History

Samuel Hopkins (1766-1803) was a Congregational minister in the New England area. Born in Connecticut he was educated at Yale, and later studied under Johnathan Edwards (1703-1758). Hopkins preached in Sheffield (now Great Barrington) from 1743-1769, until a difference in theology between Hopkins and his congregation forced him to leave Sheffield. Hopkins then travelled to Newport Rhode Island, where he preached from 1770-1803, when he died. During the Revolutionary War, Hopkins fled Newport, and continued to preach at Newburyport in Massachusetts, as well as Canterbury and Stamford Connecticut (1776-1780).
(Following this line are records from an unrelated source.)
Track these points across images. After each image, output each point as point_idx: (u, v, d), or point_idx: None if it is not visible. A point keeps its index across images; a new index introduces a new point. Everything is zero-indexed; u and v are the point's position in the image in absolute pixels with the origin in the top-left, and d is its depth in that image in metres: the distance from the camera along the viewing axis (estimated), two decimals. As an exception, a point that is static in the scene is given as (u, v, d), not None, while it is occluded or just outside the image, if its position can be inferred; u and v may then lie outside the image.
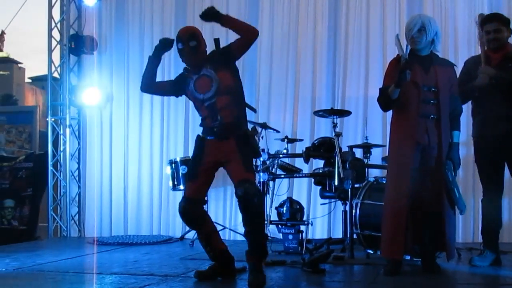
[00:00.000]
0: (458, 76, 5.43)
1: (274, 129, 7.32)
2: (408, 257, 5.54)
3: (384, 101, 5.14)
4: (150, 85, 5.30)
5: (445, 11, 7.74)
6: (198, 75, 5.02)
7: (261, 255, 4.97)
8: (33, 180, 9.42)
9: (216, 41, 5.11)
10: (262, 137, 7.18)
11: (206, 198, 5.25)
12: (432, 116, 5.05)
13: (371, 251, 6.02)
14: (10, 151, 15.26)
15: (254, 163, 5.43)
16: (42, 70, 57.87)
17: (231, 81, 5.04)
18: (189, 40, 4.98)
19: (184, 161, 7.63)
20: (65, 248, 7.49)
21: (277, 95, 8.25)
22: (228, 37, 5.69)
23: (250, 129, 5.24)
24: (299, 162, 7.31)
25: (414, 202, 5.04)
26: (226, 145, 4.94)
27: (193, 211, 5.06)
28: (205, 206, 6.19)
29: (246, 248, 5.00)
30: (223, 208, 8.29)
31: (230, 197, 8.34)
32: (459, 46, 7.66)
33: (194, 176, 5.07)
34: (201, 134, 5.11)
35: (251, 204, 4.74)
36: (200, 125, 5.15)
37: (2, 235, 9.03)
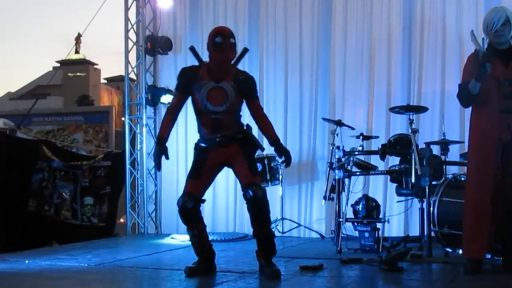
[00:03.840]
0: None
1: (349, 126, 7.29)
2: (489, 256, 5.41)
3: (465, 97, 5.03)
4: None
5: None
6: (216, 85, 5.05)
7: (270, 253, 5.11)
8: (112, 178, 9.64)
9: (245, 50, 5.30)
10: (337, 134, 7.16)
11: (204, 198, 5.31)
12: (513, 111, 4.92)
13: (450, 250, 5.91)
14: (88, 150, 15.68)
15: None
16: (116, 71, 59.19)
17: (238, 106, 5.19)
18: (230, 37, 5.05)
19: (258, 159, 7.64)
20: (143, 245, 7.63)
21: (351, 92, 8.18)
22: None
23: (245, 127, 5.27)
24: (374, 159, 7.26)
25: (496, 199, 4.91)
26: (230, 149, 5.13)
27: (193, 207, 5.15)
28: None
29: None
30: (298, 206, 8.29)
31: (304, 195, 8.34)
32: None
33: (196, 175, 5.19)
34: (200, 143, 5.28)
35: (259, 204, 5.04)
36: (199, 131, 5.27)
37: (82, 232, 9.28)
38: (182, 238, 8.04)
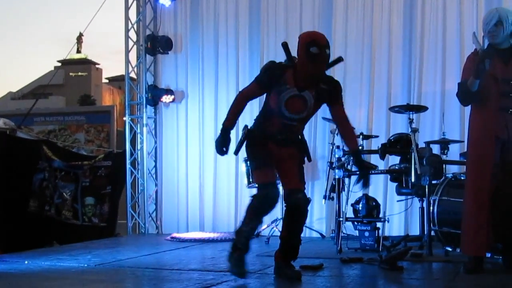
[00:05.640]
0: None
1: (349, 126, 7.27)
2: (489, 255, 5.40)
3: (464, 95, 5.04)
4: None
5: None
6: (298, 93, 4.77)
7: (292, 258, 5.01)
8: (112, 178, 9.63)
9: (340, 59, 5.04)
10: (337, 134, 7.15)
11: None
12: (511, 110, 4.92)
13: (450, 249, 5.90)
14: (89, 150, 15.65)
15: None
16: (119, 71, 59.24)
17: (313, 114, 5.04)
18: (326, 47, 4.73)
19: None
20: (144, 245, 7.63)
21: (351, 91, 8.15)
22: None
23: None
24: (375, 159, 7.25)
25: (495, 197, 4.91)
26: (286, 149, 4.95)
27: (278, 195, 4.98)
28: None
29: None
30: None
31: (310, 195, 8.33)
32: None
33: (269, 163, 4.90)
34: (257, 131, 4.97)
35: (300, 212, 4.89)
36: (261, 122, 4.99)
37: (83, 232, 9.27)
38: (182, 238, 8.06)
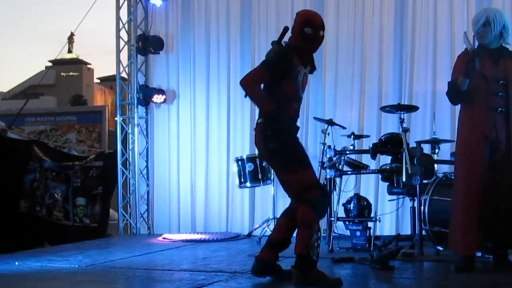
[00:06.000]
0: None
1: (340, 126, 7.28)
2: (479, 254, 5.41)
3: (454, 94, 5.06)
4: None
5: (516, 2, 7.51)
6: (305, 71, 4.82)
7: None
8: (104, 179, 9.61)
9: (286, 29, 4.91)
10: (328, 134, 7.16)
11: None
12: (500, 109, 4.95)
13: (441, 248, 5.92)
14: (81, 150, 15.63)
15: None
16: (110, 70, 59.09)
17: None
18: (321, 29, 4.77)
19: (250, 159, 7.67)
20: (135, 245, 7.62)
21: (343, 91, 8.18)
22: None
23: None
24: (366, 158, 7.26)
25: (485, 197, 4.93)
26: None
27: None
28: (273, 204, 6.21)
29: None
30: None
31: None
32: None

Hopkins is an important figure in Congregationalism, because of the school of theological thought that bears his name, Hopkinsianism, sometimes called New Divinity. Hopkins is also prominent as an early abolitionist, being one of the first Congregationalist ministers to denounce slavery, despite owning slaves at one time in his life.

Digital Materials

Letter to Fuller, 1803


This letter is presumed to have been dictated by Hopkins to some unnamed scribe, due to the radical difference in handwriting from the other two letters in this collection. It is likely that he used a scribe for health reasons that he mentions briefly in the opening of the letter. The rest of the letter is a theological argument on how to determine what a true Christian is, how to think about faith, and how an individual may go to heaven. From the tone it can be assumed that Fuller is a minister, or pastor, like Hopkins. Due to the notes, and edits made to the letter, as well as being unsigned, it is assumed that this is a draft.